Government says Zoom is useful for self-isolating ministers who have no access to its ultra secure video-conferencing system
The British government has pushed back amid criticism from some quarters over its use of the popular Zoom app.
Earlier this week security experts had urged users to be alert to the possibility that Zoom and similar applications could be hacked.
That warning came after it was revealed last week that the British government was using Zoom teleconferencing software for Cabinet meetings.
The government held its first-ever video-conferenced Cabinet meeting on Tuesday of last week, and last Thursday Prime Minister Boris Johnson tweeted a photo of himself using the application, in which a meeting ID was visible.
The Ministry of Defence meanwhile had previously denied reports that the use of Zoom was being suspended while its security implications were investigated.

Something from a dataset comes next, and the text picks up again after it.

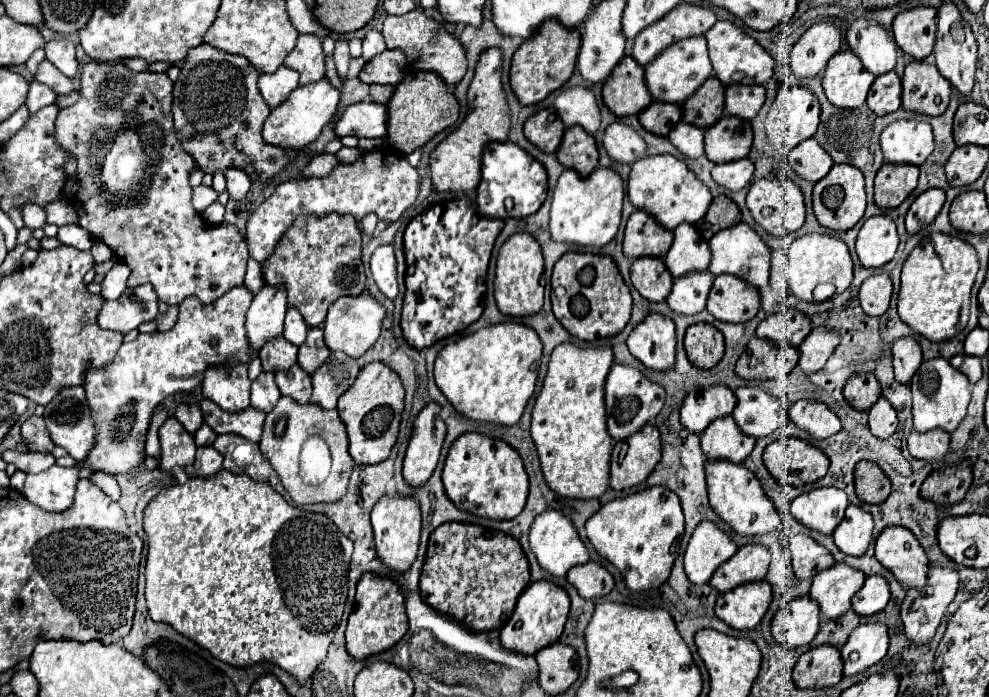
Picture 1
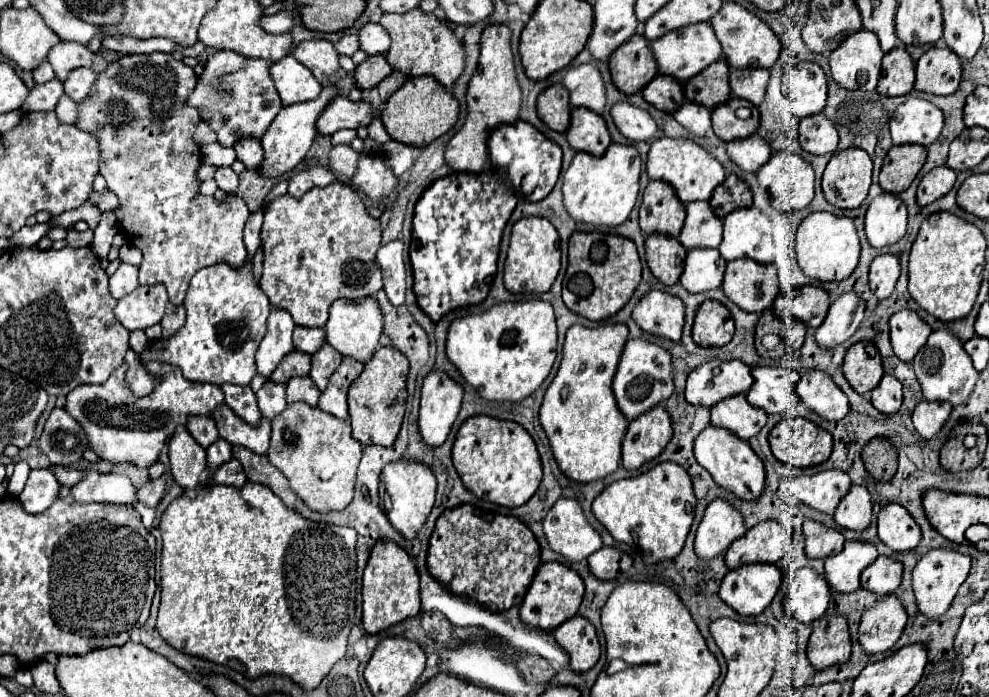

The MoD told the BBC that Zoom had never been used for high-security meetings, but was continuing in use for cross-government chats.
The Cabinet Office later clarified that Zoom is being used only for discussions that do not touch on high-security topics.
But now the government has defended the use of the popular app, saying it was useful for government ministers who were self-isolating at home, where they have no access to official government systems to communicate with staff or attend cabinet meetings.
“In the current unprecedented circumstances, the need for effective channels of communication is vital,” a government spokeswoman told BBC News.
“NCSC [National Cyber Security Centre] guidance shows there is no security reason for Zoom not to be used for meetings of this kind,” the government spokeswoman said.
A source told the BBC that the app was quick to set up between the varying systems used by different government departments.
Over time, a more coherent system was expected to be introduced, the person told the BBC.
It is reported that the British government does actually have highly secure video teleconferencing at key sites, including the intelligence agencies.
This highly secure system can be used for “top secret” conversations, but the system is not installed in minister’s homes for example.
The government has also reportedly been rolling out a system called Rosa for secret-level working more broadly across government.
Meanwhile Elon Musk’s rocket company SpaceX has banned its staff from using Zoom, citing “significant privacy and security concerns,” according to a memo seen by Reuters.
There have been a number of concerns expressed about the use of Zoom.
In July of last year researchers disclosed a zero-day flaw in the Mac Zoom client that could have allowed attackers to switch on a user’s webcam if they had Zoom installed.
The flaw was first reported to Zoom in March and the company took several months to resolve the issue – a response that experts have damned as “lax”.
Security researchers have also discovered that earlier versions of the app used to send analytics data to Facebook without making this clear to users, the BBC reported.
Also, the app does not use end-to-end encryption, as had been claimed; and the software reportedly sometimes exposes people’s email addresses and photos to strangers.
In response, Zoom told BBC News it “takes its users’ privacy, security, and trust extremely seriously”.